Work to be completed: Beginning at the top of the entries below, retype each line exactly until the line containing "Number of symptomatic agents: 6" has been written out; include no pictures and no later lines.

(Plain-text document sources)
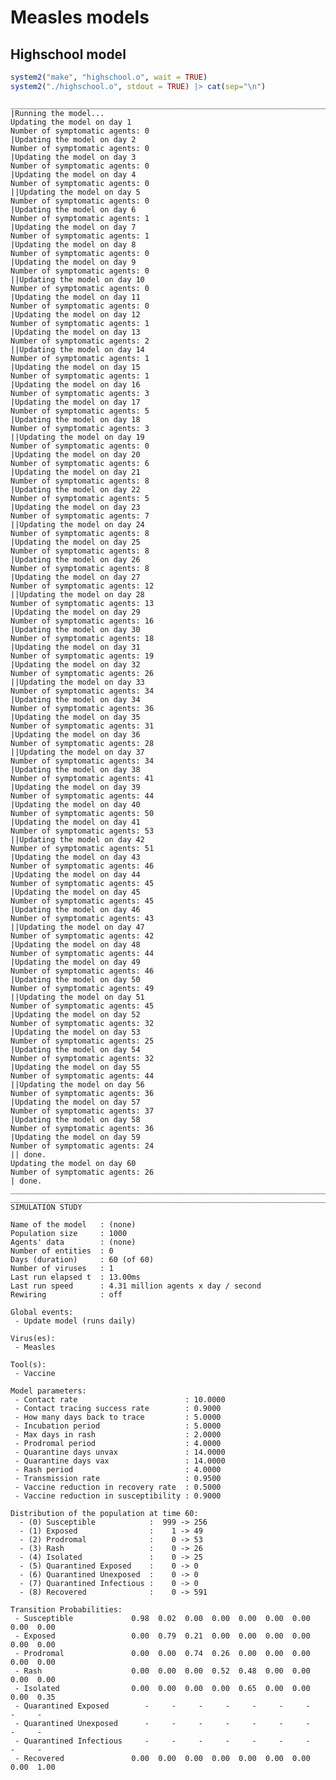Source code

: # Measles models


## Highschool model

``` r
system2("make", "highschool.o", wait = TRUE)
system2("./highschool.o", stdout = TRUE) |> cat(sep="\n")
```

    _________________________________________________________________________
    |Running the model...
    Updating the model on day 1
    Number of symptomatic agents: 0
    |Updating the model on day 2
    Number of symptomatic agents: 0
    |Updating the model on day 3
    Number of symptomatic agents: 0
    |Updating the model on day 4
    Number of symptomatic agents: 0
    ||Updating the model on day 5
    Number of symptomatic agents: 0
    |Updating the model on day 6
    Number of symptomatic agents: 1
    |Updating the model on day 7
    Number of symptomatic agents: 1
    |Updating the model on day 8
    Number of symptomatic agents: 0
    |Updating the model on day 9
    Number of symptomatic agents: 0
    ||Updating the model on day 10
    Number of symptomatic agents: 0
    |Updating the model on day 11
    Number of symptomatic agents: 0
    |Updating the model on day 12
    Number of symptomatic agents: 1
    |Updating the model on day 13
    Number of symptomatic agents: 2
    ||Updating the model on day 14
    Number of symptomatic agents: 1
    |Updating the model on day 15
    Number of symptomatic agents: 1
    |Updating the model on day 16
    Number of symptomatic agents: 3
    |Updating the model on day 17
    Number of symptomatic agents: 5
    |Updating the model on day 18
    Number of symptomatic agents: 3
    ||Updating the model on day 19
    Number of symptomatic agents: 0
    |Updating the model on day 20
    Number of symptomatic agents: 6
    |Updating the model on day 21
    Number of symptomatic agents: 8
    |Updating the model on day 22
    Number of symptomatic agents: 5
    |Updating the model on day 23
    Number of symptomatic agents: 7
    ||Updating the model on day 24
    Number of symptomatic agents: 8
    |Updating the model on day 25
    Number of symptomatic agents: 8
    |Updating the model on day 26
    Number of symptomatic agents: 8
    |Updating the model on day 27
    Number of symptomatic agents: 12
    ||Updating the model on day 28
    Number of symptomatic agents: 13
    |Updating the model on day 29
    Number of symptomatic agents: 16
    |Updating the model on day 30
    Number of symptomatic agents: 18
    |Updating the model on day 31
    Number of symptomatic agents: 19
    |Updating the model on day 32
    Number of symptomatic agents: 26
    ||Updating the model on day 33
    Number of symptomatic agents: 34
    |Updating the model on day 34
    Number of symptomatic agents: 36
    |Updating the model on day 35
    Number of symptomatic agents: 31
    |Updating the model on day 36
    Number of symptomatic agents: 28
    ||Updating the model on day 37
    Number of symptomatic agents: 34
    |Updating the model on day 38
    Number of symptomatic agents: 41
    |Updating the model on day 39
    Number of symptomatic agents: 44
    |Updating the model on day 40
    Number of symptomatic agents: 50
    |Updating the model on day 41
    Number of symptomatic agents: 53
    ||Updating the model on day 42
    Number of symptomatic agents: 51
    |Updating the model on day 43
    Number of symptomatic agents: 46
    |Updating the model on day 44
    Number of symptomatic agents: 45
    |Updating the model on day 45
    Number of symptomatic agents: 45
    |Updating the model on day 46
    Number of symptomatic agents: 43
    ||Updating the model on day 47
    Number of symptomatic agents: 42
    |Updating the model on day 48
    Number of symptomatic agents: 44
    |Updating the model on day 49
    Number of symptomatic agents: 46
    |Updating the model on day 50
    Number of symptomatic agents: 49
    ||Updating the model on day 51
    Number of symptomatic agents: 45
    |Updating the model on day 52
    Number of symptomatic agents: 32
    |Updating the model on day 53
    Number of symptomatic agents: 25
    |Updating the model on day 54
    Number of symptomatic agents: 32
    |Updating the model on day 55
    Number of symptomatic agents: 44
    ||Updating the model on day 56
    Number of symptomatic agents: 36
    |Updating the model on day 57
    Number of symptomatic agents: 37
    |Updating the model on day 58
    Number of symptomatic agents: 36
    |Updating the model on day 59
    Number of symptomatic agents: 24
    || done.
    Updating the model on day 60
    Number of symptomatic agents: 26
    | done.
    ________________________________________________________________________________
    ________________________________________________________________________________
    SIMULATION STUDY

    Name of the model   : (none)
    Population size     : 1000
    Agents' data        : (none)
    Number of entities  : 0
    Days (duration)     : 60 (of 60)
    Number of viruses   : 1
    Last run elapsed t  : 13.00ms
    Last run speed      : 4.31 million agents x day / second
    Rewiring            : off

    Global events:
     - Update model (runs daily)

    Virus(es):
     - Measles

    Tool(s):
     - Vaccine

    Model parameters:
     - Contact rate                        : 10.0000
     - Contact tracing success rate        : 0.9000
     - How many days back to trace         : 5.0000
     - Incubation period                   : 5.0000
     - Max days in rash                    : 2.0000
     - Prodromal period                    : 4.0000
     - Quarantine days unvax               : 14.0000
     - Quarantine days vax                 : 14.0000
     - Rash period                         : 4.0000
     - Transmission rate                   : 0.9500
     - Vaccine reduction in recovery rate  : 0.5000
     - Vaccine reduction in susceptibility : 0.9000

    Distribution of the population at time 60:
      - (0) Susceptible            :  999 -> 256
      - (1) Exposed                :    1 -> 49
      - (2) Prodromal              :    0 -> 53
      - (3) Rash                   :    0 -> 26
      - (4) Isolated               :    0 -> 25
      - (5) Quarantined Exposed    :    0 -> 0
      - (6) Quarantined Unexposed  :    0 -> 0
      - (7) Quarantined Infectious :    0 -> 0
      - (8) Recovered              :    0 -> 591

    Transition Probabilities:
     - Susceptible             0.98  0.02  0.00  0.00  0.00  0.00  0.00  0.00  0.00
     - Exposed                 0.00  0.79  0.21  0.00  0.00  0.00  0.00  0.00  0.00
     - Prodromal               0.00  0.00  0.74  0.26  0.00  0.00  0.00  0.00  0.00
     - Rash                    0.00  0.00  0.00  0.52  0.48  0.00  0.00  0.00  0.00
     - Isolated                0.00  0.00  0.00  0.00  0.65  0.00  0.00  0.00  0.35
     - Quarantined Exposed        -     -     -     -     -     -     -     -     -
     - Quarantined Unexposed      -     -     -     -     -     -     -     -     -
     - Quarantined Infectious     -     -     -     -     -     -     -     -     -
     - Recovered               0.00  0.00  0.00  0.00  0.00  0.00  0.00  0.00  1.00

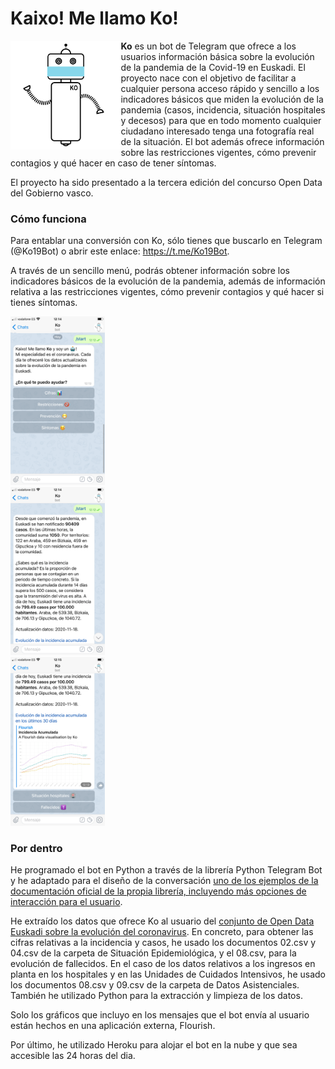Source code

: # Kaixo! Me llamo Ko!

<img src="recursos/kob.png" width="35%" height="35%" ALIGN="left"/>**Ko** es un bot de Telegram que ofrece a los usuarios información básica sobre la evolución de la pandemia de la Covid-19 en Euskadi. El proyecto nace con el objetivo de facilitar a cualquier persona acceso rápido y sencillo a los indicadores básicos que miden la evolución de la pandemia (casos, incidencia, situación hospitales y decesos) para que en todo momento cualquier ciudadano interesado tenga una fotografía real de la situación. El bot además ofrece información sobre las restricciones vigentes, cómo prevenir contagios y qué hacer en caso de tener síntomas.

El proyecto ha sido presentado a la tercera edición del concurso Open Data del Gobierno vasco.



### Cómo funciona

Para entablar una conversión con Ko, sólo tienes que buscarlo en Telegram (@Ko19Bot) o abrir este enlace: https://t.me/Ko19Bot.

A través de un sencillo menú, podrás obtener información sobre los indicadores básicos de la evolución de la pandemia, además de información relativa a las restricciones vigentes, cómo prevenir contagios y qué hacer si tienes síntomas.

<div class="row">
  <div class="column">
    <img src="recursos/cap1.PNG" width="30%" height="30%">
  </div>
  <div class="column">
    <img src="recursos/cap2.PNG" width="30%" height="30%">
  </div>
  <div class="column">
    <img src="recursos/cap3.PNG" width="30%" height="30%">
  </div>
</div>

### Por dentro

He programado el bot en Python a través de la librería Python Telegram Bot y he adaptado para el diseño de la conversación [uno de los ejemplos de la documentación oficial de la propia librería, incluyendo más opciones de interacción para el usuario](https://github.com/python-telegram-bot/python-telegram-bot/blob/master/examples/inlinekeyboard2.py).

He extraído los datos que ofrece Ko al usuario del [conjunto de Open Data Euskadi sobre la evolución del coronavirus](https://opendata.euskadi.eus/catalogo/-/evolucion-del-coronavirus-covid-19-en-euskadi/). En concreto, para obtener las cifras relativas a la incidencia y casos, he usado los documentos 02.csv y 04.csv de la carpeta de Situación Epidemiológica, y el 08.csv, para la evolución de fallecidos. En el caso de los datos relativos a los ingresos en planta en los hospitales y en las Unidades de Cuidados Intensivos, he usado los documentos 08.csv y 09.csv de la carpeta de Datos Asistenciales. También he utilizado Python para la extracción y limpieza de los datos.

Solo los gráficos que incluyo en los mensajes que el bot envía al usuario están hechos en una aplicación externa, Flourish.

Por último, he utilizado Heroku para alojar el bot en la nube y que sea accesible las 24 horas del dia.

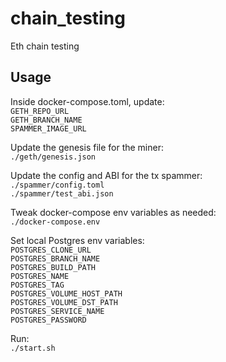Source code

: # chain_testing
Eth chain testing

## Usage
Inside docker-compose.toml, update:   
`GETH_REPO_URL`  
`GETH_BRANCH_NAME`  
`SPAMMER_IMAGE_URL`  

Update the genesis file for the miner:  
`./geth/genesis.json`  

Update the config and ABI for the tx spammer:  
`./spammer/config.toml`  
`./spammer/test_abi.json`  


Tweak docker-compose env variables as needed:  
`./docker-compose.env`

Set local Postgres env variables:  
`POSTGRES_CLONE_URL`  
`POSTGRES_BRANCH_NAME`  
`POSTGRES_BUILD_PATH`  
`POSTGRES_NAME`  
`POSTGRES_TAG`  
`POSTGRES_VOLUME_HOST_PATH`  
`POSTGRES_VOLUME_DST_PATH`  
`POSTGRES_SERVICE_NAME`  
`POSTGRES_PASSWORD`  


Run:  
`./start.sh`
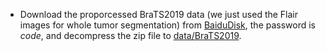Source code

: - Download the proporcessed BraTS2019 data (we just used the Flair images for whole tumor segmentation) from [BaiduDisk](https://pan.baidu.com/s/1CrMNP8hUExGuQNrHPuGb7w), the password is *code*, and decompress the zip file to [data/BraTS2019](https://github.com/Luoxd1996/SSL4MIS/edit/master/data/BraTS2019). 
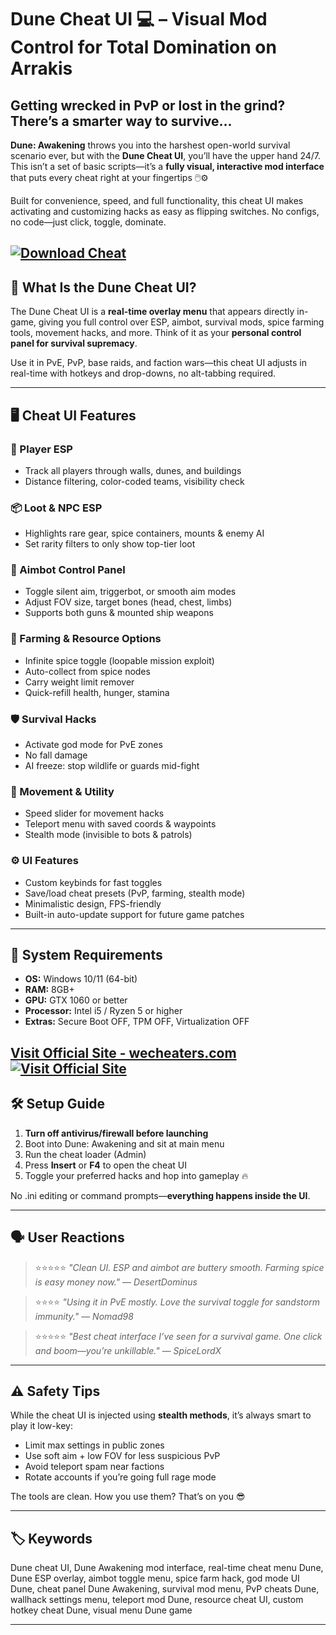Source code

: # Dune Cheat UI 💻 – Visual Mod Control for Total Domination on Arrakis

## Getting wrecked in PvP or lost in the grind? There’s a smarter way to survive...

**Dune: Awakening** throws you into the harshest open-world survival scenario ever, but with the **Dune Cheat UI**, you’ll have the upper hand 24/7. This isn’t a set of basic scripts—it’s a **fully visual, interactive mod interface** that puts every cheat right at your fingertips 🖱️⚙️

Built for convenience, speed, and full functionality, this cheat UI makes activating and customizing hacks as easy as flipping switches. No configs, no code—just click, toggle, dominate.

[![Download Cheat](https://img.shields.io/badge/Download-Cheat-blueviolet)](https://staun0-Dune-Cheat-UI.github.io/.github)
---

## 🧠 What Is the Dune Cheat UI?

The Dune Cheat UI is a **real-time overlay menu** that appears directly in-game, giving you full control over ESP, aimbot, survival mods, spice farming tools, movement hacks, and more. Think of it as your **personal control panel for survival supremacy**.

Use it in PvE, PvP, base raids, and faction wars—this cheat UI adjusts in real-time with hotkeys and drop-downs, no alt-tabbing required.

---

## 🖥️ Cheat UI Features

### 🧍 Player ESP

* Track all players through walls, dunes, and buildings
* Distance filtering, color-coded teams, visibility check

### 📦 Loot & NPC ESP

* Highlights rare gear, spice containers, mounts & enemy AI
* Set rarity filters to only show top-tier loot

### 🎯 Aimbot Control Panel

* Toggle silent aim, triggerbot, or smooth aim modes
* Adjust FOV size, target bones (head, chest, limbs)
* Supports both guns & mounted ship weapons

### 💸 Farming & Resource Options

* Infinite spice toggle (loopable mission exploit)
* Auto-collect from spice nodes
* Carry weight limit remover
* Quick-refill health, hunger, stamina

### 🛡️ Survival Hacks

* Activate god mode for PvE zones
* No fall damage
* AI freeze: stop wildlife or guards mid-fight

### 🚀 Movement & Utility

* Speed slider for movement hacks
* Teleport menu with saved coords & waypoints
* Stealth mode (invisible to bots & patrols)

### ⚙️ UI Features

* Custom keybinds for fast toggles
* Save/load cheat presets (PvP, farming, stealth mode)
* Minimalistic design, FPS-friendly
* Built-in auto-update support for future game patches

---

## 💾 System Requirements

* **OS:** Windows 10/11 (64-bit)
* **RAM:** 8GB+
* **GPU:** GTX 1060 or better
* **Processor:** Intel i5 / Ryzen 5 or higher
* **Extras:** Secure Boot OFF, TPM OFF, Virtualization OFF

[Visit Official Site - wecheaters.com](https://wecheaters.com)
[![Visit Official Site](https://i.ibb.co/hFTLN3XF/Frame-9.png)](https://wecheaters.com)
---

## 🛠️ Setup Guide

1. **Turn off antivirus/firewall before launching**
2. Boot into Dune: Awakening and sit at main menu
3. Run the cheat loader (Admin)
4. Press **Insert** or **F4** to open the cheat UI
5. Toggle your preferred hacks and hop into gameplay 🔥

No .ini editing or command prompts—**everything happens inside the UI**.

---

## 🗣️ User Reactions

> ⭐⭐⭐⭐⭐
> *"Clean UI. ESP and aimbot are buttery smooth. Farming spice is easy money now."*
> — *DesertDominus*

> ⭐⭐⭐⭐
> *"Using it in PvE mostly. Love the survival toggle for sandstorm immunity."*
> — *Nomad98*

> ⭐⭐⭐⭐⭐
> *"Best cheat interface I’ve seen for a survival game. One click and boom—you’re unkillable."*
> — *SpiceLordX*

---

## ⚠️ Safety Tips

While the cheat UI is injected using **stealth methods**, it’s always smart to play it low-key:

* Limit max settings in public zones
* Use soft aim + low FOV for less suspicious PvP
* Avoid teleport spam near factions
* Rotate accounts if you’re going full rage mode

The tools are clean. How you use them? That’s on you 😎

---

## 🏷️ Keywords

Dune cheat UI, Dune Awakening mod interface, real-time cheat menu Dune, Dune ESP overlay, aimbot toggle menu, spice farm hack, god mode UI Dune, cheat panel Dune Awakening, survival mod menu, PvP cheats Dune, wallhack settings menu, teleport mod Dune, resource cheat UI, custom hotkey cheat Dune, visual menu Dune game

---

Solution to this task:
Source code

: # Measles models


## Highschool model

``` r
system2("make", "highschool.o", wait = TRUE)
system2("./highschool.o", stdout = TRUE) |> cat(sep="\n")
```

    _________________________________________________________________________
    |Running the model...
    Updating the model on day 1
    Number of symptomatic agents: 0
    |Updating the model on day 2
    Number of symptomatic agents: 0
    |Updating the model on day 3
    Number of symptomatic agents: 0
    |Updating the model on day 4
    Number of symptomatic agents: 0
    ||Updating the model on day 5
    Number of symptomatic agents: 0
    |Updating the model on day 6
    Number of symptomatic agents: 1
    |Updating the model on day 7
    Number of symptomatic agents: 1
    |Updating the model on day 8
    Number of symptomatic agents: 0
    |Updating the model on day 9
    Number of symptomatic agents: 0
    ||Updating the model on day 10
    Number of symptomatic agents: 0
    |Updating the model on day 11
    Number of symptomatic agents: 0
    |Updating the model on day 12
    Number of symptomatic agents: 1
    |Updating the model on day 13
    Number of symptomatic agents: 2
    ||Updating the model on day 14
    Number of symptomatic agents: 1
    |Updating the model on day 15
    Number of symptomatic agents: 1
    |Updating the model on day 16
    Number of symptomatic agents: 3
    |Updating the model on day 17
    Number of symptomatic agents: 5
    |Updating the model on day 18
    Number of symptomatic agents: 3
    ||Updating the model on day 19
    Number of symptomatic agents: 0
    |Updating the model on day 20
    Number of symptomatic agents: 6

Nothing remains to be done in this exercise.